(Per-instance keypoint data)
================================

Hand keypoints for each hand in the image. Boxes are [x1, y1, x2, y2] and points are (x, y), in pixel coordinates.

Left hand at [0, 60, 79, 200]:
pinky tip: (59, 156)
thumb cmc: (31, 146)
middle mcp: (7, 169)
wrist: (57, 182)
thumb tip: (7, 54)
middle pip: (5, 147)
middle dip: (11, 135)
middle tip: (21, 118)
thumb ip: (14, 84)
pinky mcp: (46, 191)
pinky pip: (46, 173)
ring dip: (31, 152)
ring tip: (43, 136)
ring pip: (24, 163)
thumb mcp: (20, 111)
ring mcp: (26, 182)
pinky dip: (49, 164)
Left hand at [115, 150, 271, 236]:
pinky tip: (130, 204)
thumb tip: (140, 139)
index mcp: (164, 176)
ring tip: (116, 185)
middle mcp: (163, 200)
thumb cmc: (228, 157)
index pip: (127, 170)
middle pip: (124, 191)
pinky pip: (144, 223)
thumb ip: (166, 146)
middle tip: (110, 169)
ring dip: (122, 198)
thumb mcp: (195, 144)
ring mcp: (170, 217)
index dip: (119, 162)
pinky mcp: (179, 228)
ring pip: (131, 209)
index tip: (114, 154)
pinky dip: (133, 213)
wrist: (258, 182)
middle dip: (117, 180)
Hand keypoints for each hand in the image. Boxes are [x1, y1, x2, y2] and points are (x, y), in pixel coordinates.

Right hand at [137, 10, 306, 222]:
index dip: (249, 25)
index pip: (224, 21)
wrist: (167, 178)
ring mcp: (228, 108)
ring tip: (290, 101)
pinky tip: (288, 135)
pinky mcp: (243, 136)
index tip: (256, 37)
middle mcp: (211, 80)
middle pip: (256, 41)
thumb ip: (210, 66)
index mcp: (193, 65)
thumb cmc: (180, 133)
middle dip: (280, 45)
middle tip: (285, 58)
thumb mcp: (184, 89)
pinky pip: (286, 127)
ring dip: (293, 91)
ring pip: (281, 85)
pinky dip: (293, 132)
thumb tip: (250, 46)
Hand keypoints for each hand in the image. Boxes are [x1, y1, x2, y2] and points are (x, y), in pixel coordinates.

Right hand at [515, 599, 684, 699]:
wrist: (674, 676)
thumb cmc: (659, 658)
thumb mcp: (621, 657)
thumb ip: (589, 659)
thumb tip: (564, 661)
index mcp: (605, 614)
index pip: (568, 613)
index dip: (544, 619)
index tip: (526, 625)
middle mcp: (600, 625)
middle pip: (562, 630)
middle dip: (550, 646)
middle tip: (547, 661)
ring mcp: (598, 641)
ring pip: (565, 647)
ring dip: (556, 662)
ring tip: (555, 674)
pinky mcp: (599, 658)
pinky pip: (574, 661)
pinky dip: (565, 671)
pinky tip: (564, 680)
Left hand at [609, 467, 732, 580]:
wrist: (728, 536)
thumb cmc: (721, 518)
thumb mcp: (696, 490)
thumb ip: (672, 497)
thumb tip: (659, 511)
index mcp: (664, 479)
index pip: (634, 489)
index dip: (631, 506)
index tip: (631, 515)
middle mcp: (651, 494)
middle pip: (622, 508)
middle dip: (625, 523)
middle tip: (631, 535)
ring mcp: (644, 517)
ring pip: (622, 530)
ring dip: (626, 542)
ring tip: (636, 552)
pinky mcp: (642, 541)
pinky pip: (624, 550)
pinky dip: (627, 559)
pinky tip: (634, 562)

================================

**Work order**
Transcribe each entry exactly.

**Solution to this exercise**
Hand keypoints for each hand in the image. Boxes are [x1, y1, x2, y2] and points are (x, y), in pixel coordinates.

Left hand at [0, 60, 79, 200]:
pinky tip: (59, 156)
thumb cmc: (31, 146)
middle mcp: (7, 169)
wrist: (57, 182)
thumb tip: (7, 54)
middle pip: (5, 147)
middle dip: (11, 135)
middle tip: (21, 118)
thumb ip: (14, 84)
pinky mcp: (46, 191)
pinky pip: (46, 173)
ring dip: (31, 152)
ring tip: (43, 136)
ring pip: (24, 163)
thumb mcp: (20, 111)
ring mcp: (26, 182)
pinky dip: (49, 164)
Left hand at [115, 150, 271, 236]:
pinky tip: (130, 204)
thumb tip: (140, 139)
index mcp: (164, 176)
ring tip: (116, 185)
middle mcp: (163, 200)
thumb cmc: (228, 157)
index pip: (127, 170)
middle pip: (124, 191)
pinky pip: (144, 223)
thumb ip: (166, 146)
middle tip: (110, 169)
ring dip: (122, 198)
thumb mcp: (195, 144)
ring mcp: (170, 217)
index dip: (119, 162)
pinky mcp: (179, 228)
ring pip: (131, 209)
index tip: (114, 154)
pinky dip: (133, 213)
wrist: (258, 182)
middle dip: (117, 180)
Hand keypoints for each hand in the image. Boxes are [x1, y1, x2, y2] and points are (x, y), in pixel coordinates.

Right hand at [137, 10, 306, 222]:
index dip: (249, 25)
index pip: (224, 21)
wrist: (167, 178)
ring mcp: (228, 108)
ring tip: (290, 101)
pinky tip: (288, 135)
pinky mcp: (243, 136)
index tip: (256, 37)
middle mcp: (211, 80)
middle pip: (256, 41)
thumb ip: (210, 66)
index mcp: (193, 65)
thumb cmc: (180, 133)
middle dip: (280, 45)
middle tip: (285, 58)
thumb mcp: (184, 89)
pinky pip: (286, 127)
ring dip: (293, 91)
ring pip: (281, 85)
pinky dip: (293, 132)
thumb tip: (250, 46)
Hand keypoints for each hand in the image. Boxes are [x1, y1, x2, y2] and points are (x, y), in pixel coordinates.

Right hand at [515, 599, 684, 699]:
wrist: (674, 676)
thumb cmc: (659, 658)
thumb mcp: (621, 657)
thumb ip: (589, 659)
thumb tip: (564, 661)
index mcp: (605, 614)
index pip: (568, 613)
index dip: (544, 619)
index tip: (526, 625)
middle mcp: (600, 625)
middle pip: (562, 630)
middle dip: (550, 646)
middle tip: (547, 661)
ring mcp: (598, 641)
ring pip: (565, 647)
ring dip: (556, 662)
ring tip: (555, 674)
pinky mcp: (599, 658)
pinky pip: (574, 661)
pinky dip: (565, 671)
pinky tip: (564, 680)
Left hand at [609, 467, 732, 580]:
wrist: (728, 536)
thumb cmc: (721, 518)
thumb mcp: (696, 490)
thumb ip: (672, 497)
thumb tip: (659, 511)
index mcp: (664, 479)
index pip: (634, 489)
index dip: (631, 506)
index tip: (631, 515)
middle mcp: (651, 494)
middle pip: (622, 508)
middle dip: (625, 523)
middle tip: (631, 535)
ring mcp: (644, 517)
ring pip: (622, 530)
ring dip: (626, 542)
ring tip: (636, 552)
pinky mcp: (642, 541)
pinky pip: (624, 550)
pinky dip: (627, 559)
pinky tip: (634, 562)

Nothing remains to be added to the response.